> _AIM OF THE TASK_:
Repeat the lines below word for word, starting with the line that contains "pose: elev=248.0 azim=81.2" and going on through the final line.

Start of TASK INPUTS

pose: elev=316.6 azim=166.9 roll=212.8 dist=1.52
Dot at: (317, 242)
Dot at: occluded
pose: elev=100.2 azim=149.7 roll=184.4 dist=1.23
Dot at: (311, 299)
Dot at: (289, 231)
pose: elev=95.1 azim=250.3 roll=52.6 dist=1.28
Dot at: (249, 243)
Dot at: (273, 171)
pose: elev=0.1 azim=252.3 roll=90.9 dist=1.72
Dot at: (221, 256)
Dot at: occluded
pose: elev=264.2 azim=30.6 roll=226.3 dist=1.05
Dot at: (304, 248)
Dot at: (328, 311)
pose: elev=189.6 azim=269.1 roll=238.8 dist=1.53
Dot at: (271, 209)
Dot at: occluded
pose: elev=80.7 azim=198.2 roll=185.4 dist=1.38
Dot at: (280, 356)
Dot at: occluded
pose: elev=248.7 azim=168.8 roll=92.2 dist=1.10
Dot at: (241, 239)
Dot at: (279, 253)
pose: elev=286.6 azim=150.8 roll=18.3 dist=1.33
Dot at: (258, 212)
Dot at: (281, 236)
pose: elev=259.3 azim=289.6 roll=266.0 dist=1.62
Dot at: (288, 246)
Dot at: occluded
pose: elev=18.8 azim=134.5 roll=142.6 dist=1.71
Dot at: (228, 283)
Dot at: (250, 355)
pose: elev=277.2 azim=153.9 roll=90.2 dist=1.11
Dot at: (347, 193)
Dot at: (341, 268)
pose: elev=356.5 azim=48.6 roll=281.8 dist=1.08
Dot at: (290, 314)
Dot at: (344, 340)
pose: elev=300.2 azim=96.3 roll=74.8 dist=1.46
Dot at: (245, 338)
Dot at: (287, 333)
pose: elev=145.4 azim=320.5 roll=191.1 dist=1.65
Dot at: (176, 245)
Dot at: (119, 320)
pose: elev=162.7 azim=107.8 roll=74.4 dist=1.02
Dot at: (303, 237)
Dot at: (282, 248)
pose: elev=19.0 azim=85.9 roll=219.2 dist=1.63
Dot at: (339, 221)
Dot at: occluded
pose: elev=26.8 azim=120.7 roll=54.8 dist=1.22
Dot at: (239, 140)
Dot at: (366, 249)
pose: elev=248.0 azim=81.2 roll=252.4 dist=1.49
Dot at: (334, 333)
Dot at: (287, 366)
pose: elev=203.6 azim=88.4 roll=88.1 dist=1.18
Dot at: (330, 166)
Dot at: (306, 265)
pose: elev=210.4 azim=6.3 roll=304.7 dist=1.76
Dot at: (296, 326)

End of TASK INPUTS

> _TASK RESPONSE_:
pose: elev=248.0 azim=81.2 roll=252.4 dist=1.49
Dot at: (334, 333)
Dot at: (287, 366)
pose: elev=203.6 azim=88.4 roll=88.1 dist=1.18
Dot at: (330, 166)
Dot at: (306, 265)
pose: elev=210.4 azim=6.3 roll=304.7 dist=1.76
Dot at: (296, 326)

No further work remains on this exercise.